Other deployer impact¶
The inclusion of two new configuration options, enable_certificate_validation and default_trusted_certificate_ids, will smooth the transition for deployments looking to enable this feature.
Developer impact¶
None
Implementation¶
Assignee(s)¶
- Primary assignee:
Yikun Jiang(yikunkero@gmail.com)
- Other assignee:
tommylikehu(tommylikehu@gmail.com)
Work Items¶
Add two new configuration options, enable_certificate_validation and default_trusted_certificate_ids. The first will enable the use of certificate validation if signature verification is enabled.
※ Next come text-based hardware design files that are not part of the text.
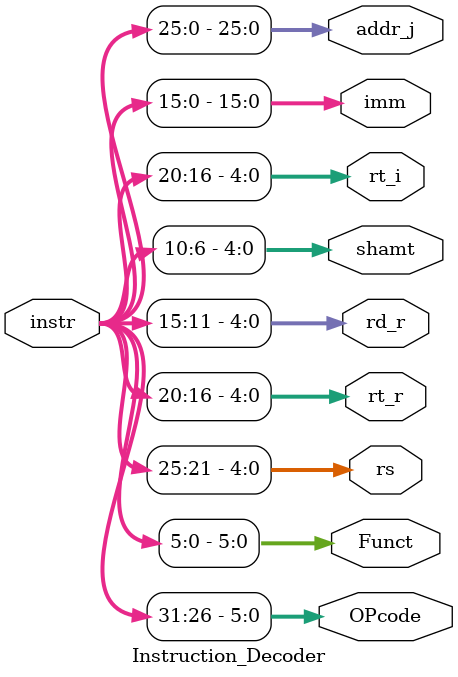
<source format=v>
`timescale 1ns / 1ps


module Instruction_Decoder(instr,OPcode,Funct,rs,rt_r,rd_r,shamt,rt_i,imm,addr_j);

//inputs
input       [31:0]      instr       ;

//outputs
output      [5:0]       OPcode      ;
output      [5:0]       Funct       ;
output      [4:0]       rs          ;
output      [4:0]       rt_r        ;
output      [4:0]       rd_r        ;
output      [4:0]       shamt       ;
output      [4:0]       rt_i        ;
output      [15:0]      imm         ;
output      [25:0]      addr_j      ;


// Instruction field extraction
assign OPcode   = instr[31:26];     // Common to all formats
assign Funct    = instr[5:0];       // R-type only
assign rs       = instr[25:21];     // Source register
assign rt_r     = instr[20:16];     // RT (R-type)
assign rd_r     = instr[15:11];     // RD (R-type)
assign shamt    = instr[10:6];      // Shift amount
assign rt_i     = instr[20:16];     // RT (I-type)
assign imm      = instr[15:0];      // Immediate (I-type)
assign addr_j   = instr[25:0];      // Address (J-type)

endmodule

</source>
The second will provide a default list of trusted certificate IDs that can be used if no trusted certificate IDs are provided with the volume request.
Update the existing signature verification workflow in cinder to incorporate certificate validation, using the verify_certificate routine in cursive to validate the signing certificate.
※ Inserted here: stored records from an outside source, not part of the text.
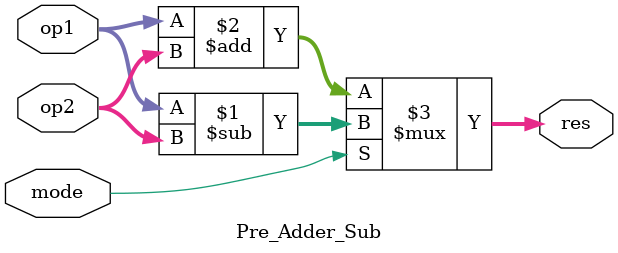
<source format=v>
`timescale 1ns / 1ps
module Pre_Adder_Sub #(parameter N = 18)
(
    input [N-1:0]op1,op2,
    input mode,
    output [N-1:0]res
);
assign res = mode?op1 - op2:op1 + op2;

endmodule

</source>
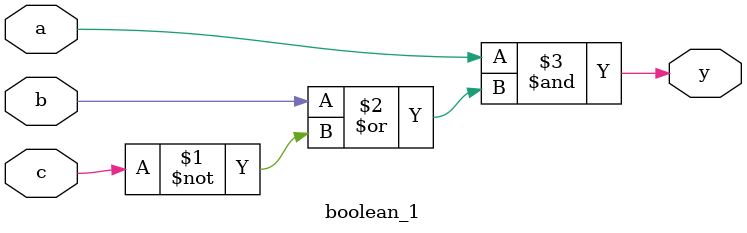
<source format=v>
`timescale 1ns / 1ps

module boolean_1(

    input a, b, c,
    output y

    );
    
    assign y = a & (b | (~c));
endmodule

</source>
Add a new cinder API parameter, trusted_image_certificates, to the volume create command. The value of this parameter will need to be passed through to the signature verification step when downloading the image from glance.
Update cinderclient to support the trusted_image_certificates parameter.
Update cinderclient to pull the value of the OS_TRUSTED_CERTIFICATE_IDS environment variable when the trusted_image_certificates parameter is not provided by the user.
Dependencies¶
None
Testing¶
Unit tests will be included to test the functionality implemented in cinder, cinderclient. Tempest tests will also be implemented to test the end-to-end feature across glance and cinder.
Documentation Impact¶
Documentation on the trusted_image_certificates API parameter and the two new configuration options will need to be added, as will instructions defining the OS_TRUSTED_CERTIFICATE_IDS environment variable and its usage.